10 In de eerste eeuw, drieëndertig jaar nadat Jezus zijn profetie had uitgesproken, deed zich een gebeurtenis voor die voor zijn volgelingen het sein vormde om Jeruzalem en zijn omgeving te verlaten. Jeruzalem zelf was „door legerkampen ingesloten”, legerkampen van dezelfde natie wier keizer de joden boven Jezus Christus hadden verkozen (Joh. 19:12-15). Het voorzegde „walgelijke ding dat verwoesting veroorzaakt” — de Romeinse legers onder Cestius Gallus — ’stond in een heilige plaats’, en wel in Jeruzalem, de „heilige stad” van de joden. Hierdoor werd te kennen gegeven dat voor degenen die geloof stelden in de woorden van Jezus Christus, de tijd was aangebroken om te vluchten en niet te trachten stoffelijke bezittingen te redden. Er was een „grote verdrukking” ophanden, iets wat in de geschiedenis van Jeruzalem zonder weerga was. Toen de Romeinse legers zich tijdelijk terugtrokken, werd door goddelijke voorzienigheid de weg geopend om te vluchten. — Matth. 24:15-22; Luk. 21:20-22; Mark. 13:14-20.
11. (a) Wat blijkt in de twintigste eeuw het „walgelijke ding” te zijn, en wat is de „heilige plaats”? (b) Hoe zal het de christenheid vergaan doordat ze haar vertrouwen in menselijke heerschappij heeft gesteld in plaats van in het koninkrijk van Gods Zoon?

◇ ◇ ◇ ◇ ◇

### [OPDRACHTEN]
a: Herschrijf het fragment over de vlucht uit Jeruzalem van "11. (a) Wat" tot en met "van Gods Zoon?", waarbij je "christenheid" vervangt door "kerkenwereld".
b: Schrijf het fragment over de vlucht uit Jeruzalem verder vanaf het punt waar het ophoudt.

### [Items uit een gegevensbron]
◇ ◇ ◇ ◇ ◇

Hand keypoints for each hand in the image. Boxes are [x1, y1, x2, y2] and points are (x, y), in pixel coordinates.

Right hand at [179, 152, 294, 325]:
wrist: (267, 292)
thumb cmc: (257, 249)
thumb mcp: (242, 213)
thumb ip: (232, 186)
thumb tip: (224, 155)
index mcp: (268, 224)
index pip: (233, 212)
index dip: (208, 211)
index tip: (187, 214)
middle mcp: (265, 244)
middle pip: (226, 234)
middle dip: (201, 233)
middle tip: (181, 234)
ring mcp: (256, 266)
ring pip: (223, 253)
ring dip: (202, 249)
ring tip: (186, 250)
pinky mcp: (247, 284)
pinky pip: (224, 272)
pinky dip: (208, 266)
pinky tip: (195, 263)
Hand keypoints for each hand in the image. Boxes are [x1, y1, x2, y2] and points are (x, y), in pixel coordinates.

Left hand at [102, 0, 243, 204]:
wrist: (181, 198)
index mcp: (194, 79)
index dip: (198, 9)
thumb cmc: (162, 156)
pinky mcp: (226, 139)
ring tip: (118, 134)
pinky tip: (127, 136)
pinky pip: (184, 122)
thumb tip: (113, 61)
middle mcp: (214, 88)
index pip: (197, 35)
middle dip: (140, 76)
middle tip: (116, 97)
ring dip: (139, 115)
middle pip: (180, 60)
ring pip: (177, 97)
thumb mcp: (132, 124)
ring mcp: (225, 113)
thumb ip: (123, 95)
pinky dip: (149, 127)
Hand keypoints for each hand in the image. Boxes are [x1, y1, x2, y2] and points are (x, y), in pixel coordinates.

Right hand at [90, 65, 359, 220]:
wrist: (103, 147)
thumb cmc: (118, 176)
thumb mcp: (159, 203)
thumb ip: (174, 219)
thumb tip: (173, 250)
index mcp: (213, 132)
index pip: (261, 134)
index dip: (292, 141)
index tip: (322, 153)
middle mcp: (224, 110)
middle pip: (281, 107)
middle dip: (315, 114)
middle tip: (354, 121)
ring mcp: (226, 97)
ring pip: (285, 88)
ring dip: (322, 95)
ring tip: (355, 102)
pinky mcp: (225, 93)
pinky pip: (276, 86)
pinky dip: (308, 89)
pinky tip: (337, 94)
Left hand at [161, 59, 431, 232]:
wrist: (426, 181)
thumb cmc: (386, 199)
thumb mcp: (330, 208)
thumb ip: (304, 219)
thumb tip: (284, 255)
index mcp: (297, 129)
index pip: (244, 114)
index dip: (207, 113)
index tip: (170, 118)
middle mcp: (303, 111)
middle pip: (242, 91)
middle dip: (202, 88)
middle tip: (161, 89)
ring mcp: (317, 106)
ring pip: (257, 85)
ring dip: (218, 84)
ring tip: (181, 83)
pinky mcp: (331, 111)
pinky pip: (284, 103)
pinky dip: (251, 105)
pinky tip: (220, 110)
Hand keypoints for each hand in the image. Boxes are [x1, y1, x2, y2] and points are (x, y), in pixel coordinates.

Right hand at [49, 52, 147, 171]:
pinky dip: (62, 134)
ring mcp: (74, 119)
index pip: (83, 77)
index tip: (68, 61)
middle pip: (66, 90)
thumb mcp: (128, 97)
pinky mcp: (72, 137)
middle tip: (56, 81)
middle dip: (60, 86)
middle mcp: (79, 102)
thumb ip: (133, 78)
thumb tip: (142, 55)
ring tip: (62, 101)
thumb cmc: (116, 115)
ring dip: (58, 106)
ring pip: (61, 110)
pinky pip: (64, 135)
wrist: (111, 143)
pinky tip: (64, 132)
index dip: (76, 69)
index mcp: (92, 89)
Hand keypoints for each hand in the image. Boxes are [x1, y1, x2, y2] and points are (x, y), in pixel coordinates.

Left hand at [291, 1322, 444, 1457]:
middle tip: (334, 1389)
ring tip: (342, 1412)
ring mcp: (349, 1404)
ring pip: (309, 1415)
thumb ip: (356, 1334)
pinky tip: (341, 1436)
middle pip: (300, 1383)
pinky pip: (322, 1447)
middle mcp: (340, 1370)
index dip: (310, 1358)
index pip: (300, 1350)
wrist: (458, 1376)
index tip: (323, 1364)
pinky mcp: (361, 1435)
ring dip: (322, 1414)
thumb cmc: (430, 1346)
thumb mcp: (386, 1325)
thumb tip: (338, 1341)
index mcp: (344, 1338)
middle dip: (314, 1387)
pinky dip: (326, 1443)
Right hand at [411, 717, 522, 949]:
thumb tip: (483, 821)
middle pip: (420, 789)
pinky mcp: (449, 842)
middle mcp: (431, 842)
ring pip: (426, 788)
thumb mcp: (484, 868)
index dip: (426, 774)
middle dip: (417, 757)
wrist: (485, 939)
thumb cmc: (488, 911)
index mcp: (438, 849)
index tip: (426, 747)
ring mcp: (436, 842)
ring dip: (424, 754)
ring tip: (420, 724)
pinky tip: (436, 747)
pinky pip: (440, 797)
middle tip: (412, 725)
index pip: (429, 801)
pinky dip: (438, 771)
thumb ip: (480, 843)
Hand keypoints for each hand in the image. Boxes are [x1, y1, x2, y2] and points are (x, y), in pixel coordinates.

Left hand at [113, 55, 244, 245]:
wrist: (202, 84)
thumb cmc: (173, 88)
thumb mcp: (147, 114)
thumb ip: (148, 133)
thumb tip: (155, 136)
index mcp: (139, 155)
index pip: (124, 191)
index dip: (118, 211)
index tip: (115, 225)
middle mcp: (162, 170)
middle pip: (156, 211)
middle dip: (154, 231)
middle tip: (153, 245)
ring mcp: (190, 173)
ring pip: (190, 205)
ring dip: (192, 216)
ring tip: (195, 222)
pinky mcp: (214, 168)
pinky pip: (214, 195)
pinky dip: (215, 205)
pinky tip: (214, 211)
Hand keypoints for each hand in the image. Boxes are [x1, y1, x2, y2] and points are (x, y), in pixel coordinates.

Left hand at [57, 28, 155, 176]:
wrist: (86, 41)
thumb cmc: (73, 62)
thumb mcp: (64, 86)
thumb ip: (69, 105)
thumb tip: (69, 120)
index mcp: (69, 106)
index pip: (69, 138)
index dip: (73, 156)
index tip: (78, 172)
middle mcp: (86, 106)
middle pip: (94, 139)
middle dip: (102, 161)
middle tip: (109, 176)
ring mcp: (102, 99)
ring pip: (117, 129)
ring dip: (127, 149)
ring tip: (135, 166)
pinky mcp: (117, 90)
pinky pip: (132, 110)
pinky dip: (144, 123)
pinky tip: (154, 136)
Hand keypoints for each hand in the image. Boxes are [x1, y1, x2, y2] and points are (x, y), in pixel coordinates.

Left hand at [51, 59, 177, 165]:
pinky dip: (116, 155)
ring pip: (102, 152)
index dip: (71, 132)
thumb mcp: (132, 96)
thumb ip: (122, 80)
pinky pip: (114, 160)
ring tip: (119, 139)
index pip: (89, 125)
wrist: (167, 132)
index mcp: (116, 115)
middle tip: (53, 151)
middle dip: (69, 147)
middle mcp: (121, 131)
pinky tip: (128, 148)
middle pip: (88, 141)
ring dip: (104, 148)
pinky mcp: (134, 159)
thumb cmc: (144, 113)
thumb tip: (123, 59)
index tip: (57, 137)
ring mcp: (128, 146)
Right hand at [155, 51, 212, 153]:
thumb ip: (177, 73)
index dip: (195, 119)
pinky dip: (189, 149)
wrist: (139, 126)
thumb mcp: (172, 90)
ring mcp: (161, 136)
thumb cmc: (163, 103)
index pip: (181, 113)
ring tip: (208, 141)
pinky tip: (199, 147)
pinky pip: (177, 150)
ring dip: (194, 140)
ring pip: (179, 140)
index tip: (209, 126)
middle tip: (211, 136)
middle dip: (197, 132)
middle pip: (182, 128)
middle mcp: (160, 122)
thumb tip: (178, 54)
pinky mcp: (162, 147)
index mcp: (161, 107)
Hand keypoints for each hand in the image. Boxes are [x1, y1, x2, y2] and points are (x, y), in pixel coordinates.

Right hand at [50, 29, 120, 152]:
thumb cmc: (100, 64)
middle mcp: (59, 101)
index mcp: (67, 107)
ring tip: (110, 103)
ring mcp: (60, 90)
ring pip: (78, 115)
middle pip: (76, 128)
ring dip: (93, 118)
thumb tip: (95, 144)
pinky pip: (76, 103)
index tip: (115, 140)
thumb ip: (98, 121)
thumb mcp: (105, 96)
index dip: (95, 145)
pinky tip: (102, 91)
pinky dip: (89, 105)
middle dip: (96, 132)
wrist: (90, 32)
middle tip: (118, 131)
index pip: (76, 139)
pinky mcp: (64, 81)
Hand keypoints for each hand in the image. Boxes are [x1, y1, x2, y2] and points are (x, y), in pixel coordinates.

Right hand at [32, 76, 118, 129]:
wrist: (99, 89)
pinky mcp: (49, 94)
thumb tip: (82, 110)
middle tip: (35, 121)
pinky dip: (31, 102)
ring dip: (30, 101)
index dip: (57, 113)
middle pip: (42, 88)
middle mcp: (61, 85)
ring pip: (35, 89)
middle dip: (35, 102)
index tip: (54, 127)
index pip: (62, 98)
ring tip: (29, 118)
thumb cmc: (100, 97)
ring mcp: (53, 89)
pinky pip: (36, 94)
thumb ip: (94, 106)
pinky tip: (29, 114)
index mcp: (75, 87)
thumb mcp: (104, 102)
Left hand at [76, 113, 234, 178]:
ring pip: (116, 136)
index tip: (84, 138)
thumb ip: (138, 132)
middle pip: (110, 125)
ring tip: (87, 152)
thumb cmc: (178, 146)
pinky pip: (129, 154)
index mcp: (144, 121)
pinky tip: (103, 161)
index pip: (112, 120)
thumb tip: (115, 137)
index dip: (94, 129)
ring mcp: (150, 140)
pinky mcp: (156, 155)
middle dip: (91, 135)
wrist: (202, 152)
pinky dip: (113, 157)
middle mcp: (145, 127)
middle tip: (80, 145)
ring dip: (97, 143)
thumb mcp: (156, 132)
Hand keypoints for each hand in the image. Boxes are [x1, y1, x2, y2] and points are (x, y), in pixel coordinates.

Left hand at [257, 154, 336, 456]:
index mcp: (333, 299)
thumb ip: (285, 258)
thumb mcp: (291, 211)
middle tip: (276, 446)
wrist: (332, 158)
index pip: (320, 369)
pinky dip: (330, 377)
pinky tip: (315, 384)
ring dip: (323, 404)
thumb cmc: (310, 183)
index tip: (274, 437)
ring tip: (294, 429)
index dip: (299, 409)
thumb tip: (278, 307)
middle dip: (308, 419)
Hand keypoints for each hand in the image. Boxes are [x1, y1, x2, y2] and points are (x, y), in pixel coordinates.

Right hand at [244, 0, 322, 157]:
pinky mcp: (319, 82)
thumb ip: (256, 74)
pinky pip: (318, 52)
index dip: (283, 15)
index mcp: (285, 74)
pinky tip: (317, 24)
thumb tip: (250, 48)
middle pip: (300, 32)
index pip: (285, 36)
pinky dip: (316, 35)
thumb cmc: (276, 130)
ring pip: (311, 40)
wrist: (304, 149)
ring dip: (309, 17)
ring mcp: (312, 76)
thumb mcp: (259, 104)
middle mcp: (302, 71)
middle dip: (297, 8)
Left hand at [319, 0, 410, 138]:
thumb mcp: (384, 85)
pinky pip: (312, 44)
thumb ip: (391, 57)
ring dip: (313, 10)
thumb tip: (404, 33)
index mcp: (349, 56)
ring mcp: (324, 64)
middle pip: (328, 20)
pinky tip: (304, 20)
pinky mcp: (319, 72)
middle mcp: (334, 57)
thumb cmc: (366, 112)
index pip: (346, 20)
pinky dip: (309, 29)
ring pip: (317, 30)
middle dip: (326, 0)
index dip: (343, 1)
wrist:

◇ ◇ ◇ ◇ ◇

### [UITGEWERKTE OPDRACHTEN]
a:
11. (a) Wat blijkt in de twintigste eeuw het „walgelijke ding” te zijn, en wat is de „heilige plaats”? (b) Hoe zal het de kerkenwereld vergaan doordat ze haar vertrouwen in menselijke heerschappij heeft gesteld in plaats van in het koninkrijk van Gods Zoon?

b:
11 Dit kenmerk van het „teken” heeft evenals de rest ervan ook een vervulling in de twintigste eeuw gehad. In 1918 begroette de Federale Raad van Kerken van Amerika de Volkenbond als de „politieke uitdrukking van het Koninkrijk Gods op aarde”, waardoor werd aangetoond dat deze Kerken in werkelijkheid de voorkeur gaven aan menselijke heerschappij in plaats dat zij zich onderwierpen aan de autoriteit die Gods Zoon Jezus Christus in de hemel over de natiën had ontvangen (Openb. 11:15; 12:10). Wat was dit ’walgelijk’ in de ogen van Jehovah God! De opvolgster van de Volkenbond, de Organisatie der Verenigde Naties, is met overeenkomstige „eerbewijzen” overladen, waardoor ze op een plaats is komen te staan die door de christenheid als „heilig” wordt beschouwd. De bijbel voorzegt echter dat dit „walgelijke ding”, de Verenigde Naties, verwoesting zal veroorzaken voor degenen die er vertrouwen in hebben gesteld, in de eerste plaats voor de christenheid (waaraan Jezus in zijn grote profetie de meeste aandacht besteedt) en vervolgens voor de rest van Babylon de Grote, het wereldrijk van valse religie (Openb. 17:1-5, 16-18). Dit zal geen kleinigheid zijn. Jezus zei in de beschrijving die hij ervan gaf dat er „dan zulk een grote verdrukking [zal] zijn als er sedert het begin der wereld tot nu toe niet is voorgekomen, en ook niet meer zal voorkomen”.
12. Welke handelwijze moeten wij thans individueel volgen om vernietiging in die „grote verdrukking” te vermijden?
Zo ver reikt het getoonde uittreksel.